### JOB:
Print all the data below exactly, without images.

### PROVIDED DATA:
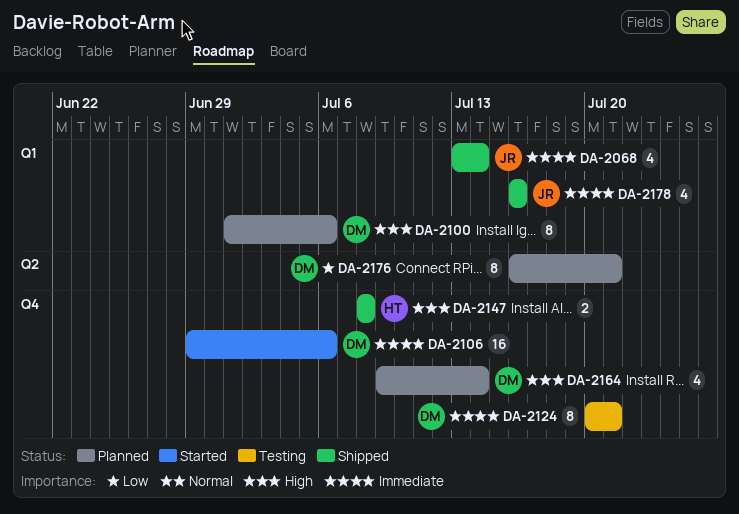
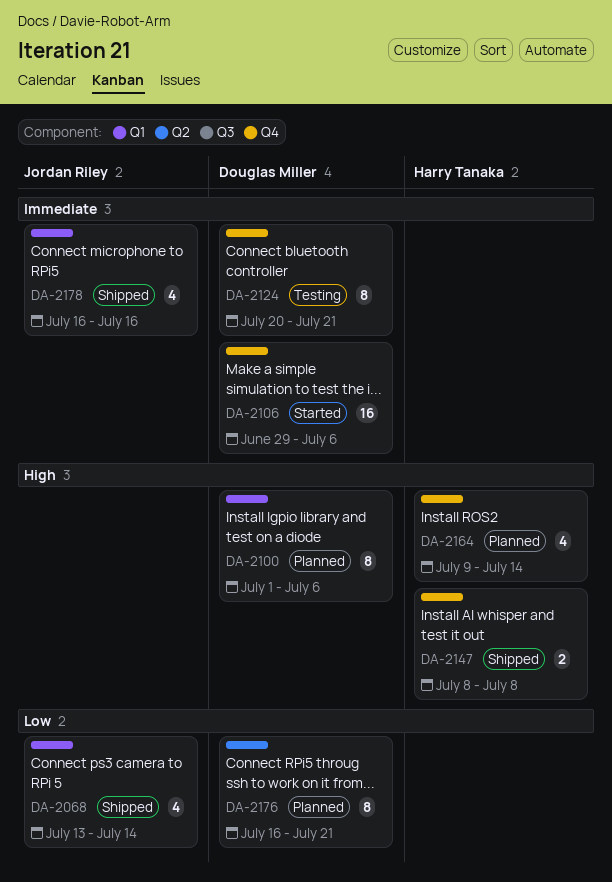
DA-2068, priority: Immediate -> Low
DA-2164, owner: Douglas Miller -> Harry Tanaka

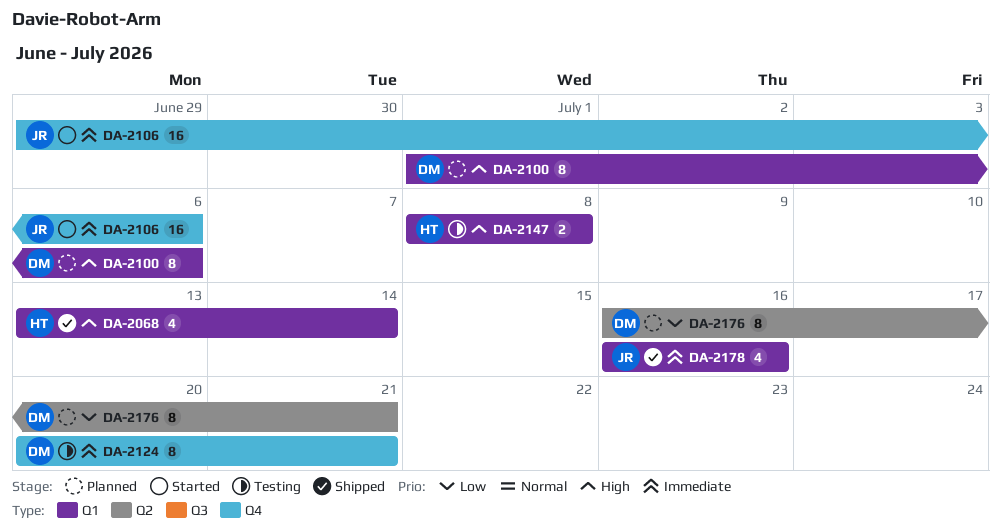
DA-2068, owner: Jordan Riley -> Harry Tanaka
DA-2068, priority: Low -> High
DA-2106, owner: Douglas Miller -> Jordan Riley
DA-2147, status: Shipped -> Testing
DA-2147, label: Q4 -> Q1
DA-2164: present -> none

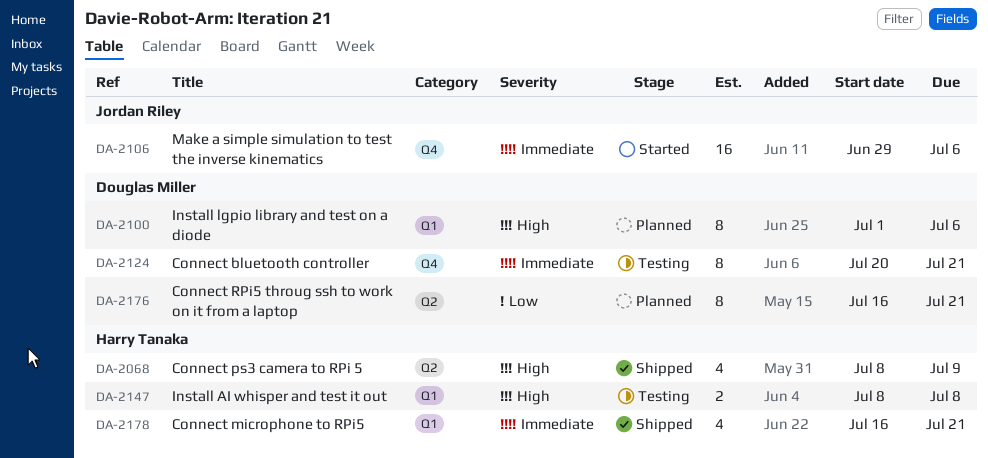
DA-2068, label: Q1 -> Q2
DA-2068, start: Jul 13 -> Jul 8
DA-2068, due: Jul 14 -> Jul 9
DA-2178, owner: Jordan Riley -> Harry Tanaka
DA-2178, due: Jul 16 -> Jul 21

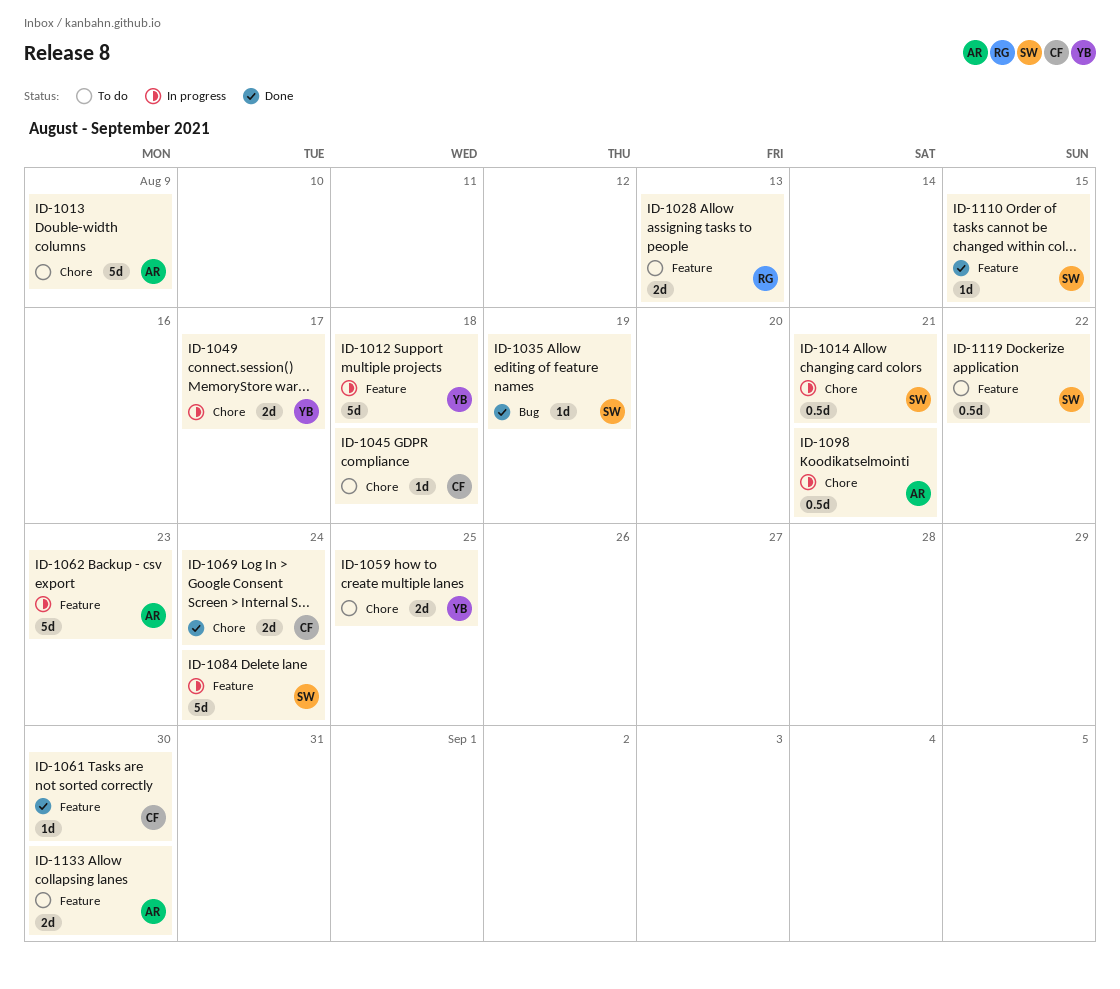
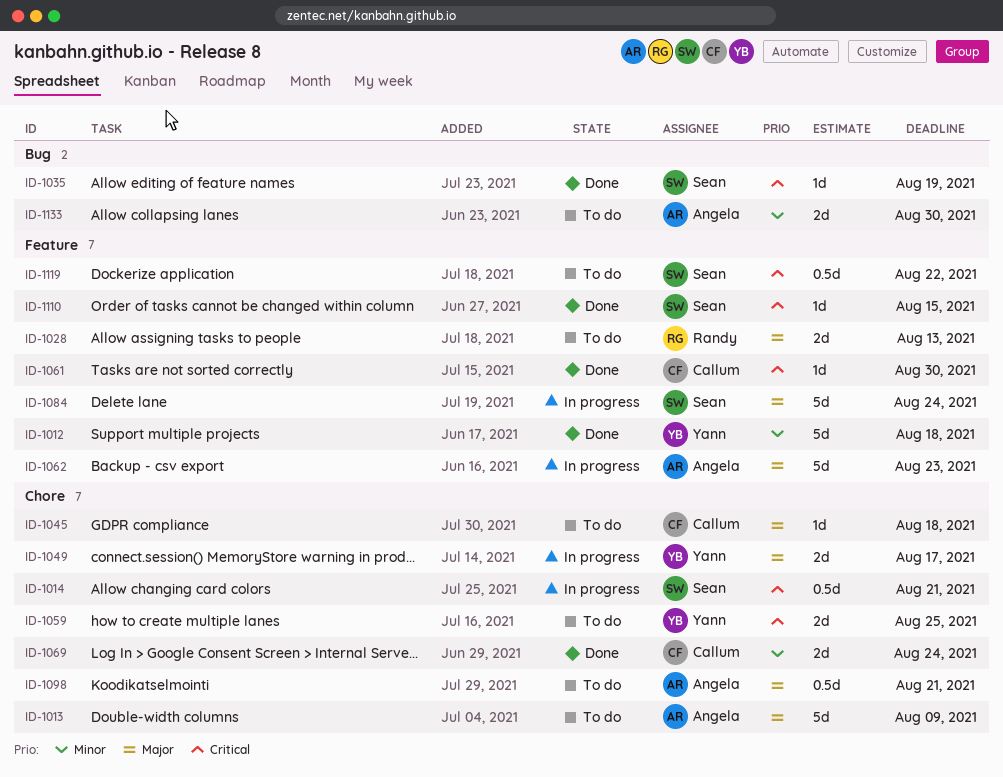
ID-1012, status: In progress -> Done
ID-1098, status: In progress -> To do
ID-1133, label: Feature -> Bug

### RESULT:
DA-2068, priority: Immediate -> Low
DA-2164, owner: Douglas Miller -> Harry Tanaka

DA-2068, owner: Jordan Riley -> Harry Tanaka
DA-2068, priority: Low -> High
DA-2106, owner: Douglas Miller -> Jordan Riley
DA-2147, status: Shipped -> Testing
DA-2147, label: Q4 -> Q1
DA-2164: present -> none

DA-2068, label: Q1 -> Q2
DA-2068, start: Jul 13 -> Jul 8
DA-2068, due: Jul 14 -> Jul 9
DA-2178, owner: Jordan Riley -> Harry Tanaka
DA-2178, due: Jul 16 -> Jul 21

ID-1012, status: In progress -> Done
ID-1098, status: In progress -> To do
ID-1133, label: Feature -> Bug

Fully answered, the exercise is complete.